Other highlights from today’s CRC briefing on the ballot proposals include:

– If Proposal 3 were adopted, laws governing abortions, such as mandatory parental consent for minors or mandatory waiting periods would not go away immediately, said CRC research associate Karley Abramson.

It would take a court ruling to invalidate a law, which would take time.

For example, the Constitutional amendment makes the right to an abortion available to all people, not just adult women. So, until an underage pregnant teen who can’t get a parent to sign off on her abortion successfully sues to overturn the law, it’s still on the books.

– If Proposal 2 were adopted, the state would pick up the costs of pre-postage for absentee ballots, but local governments would be responsible for any additional staff costs for early voting, said CRC Research Director Craig Thiel.
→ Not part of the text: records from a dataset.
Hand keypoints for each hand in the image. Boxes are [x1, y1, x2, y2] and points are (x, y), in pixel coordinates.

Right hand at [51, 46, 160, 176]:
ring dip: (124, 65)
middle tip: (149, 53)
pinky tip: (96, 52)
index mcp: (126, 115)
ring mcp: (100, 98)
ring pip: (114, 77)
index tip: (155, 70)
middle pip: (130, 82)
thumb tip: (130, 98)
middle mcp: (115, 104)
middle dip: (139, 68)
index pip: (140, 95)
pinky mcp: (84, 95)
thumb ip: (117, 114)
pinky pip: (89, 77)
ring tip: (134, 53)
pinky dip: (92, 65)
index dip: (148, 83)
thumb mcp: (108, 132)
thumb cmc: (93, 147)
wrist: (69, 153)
“There’s no provision for state reimbursement, no new taxing authority for local governments to tap into,” Thiel said. “The proposal does put the onus on the state to reimburse locals for the postage associated with sending out applications, returned applications and ballots.”

Thiel said the cost of pre-postage, based on the amount of absentee ballots mailed out in the August primary election, would have been $1.7 million.

The state is also picking up the tab for the drop boxes mandated in the proposal, which is one per community with multiple drop boxes available for communities with more than 15,000 people.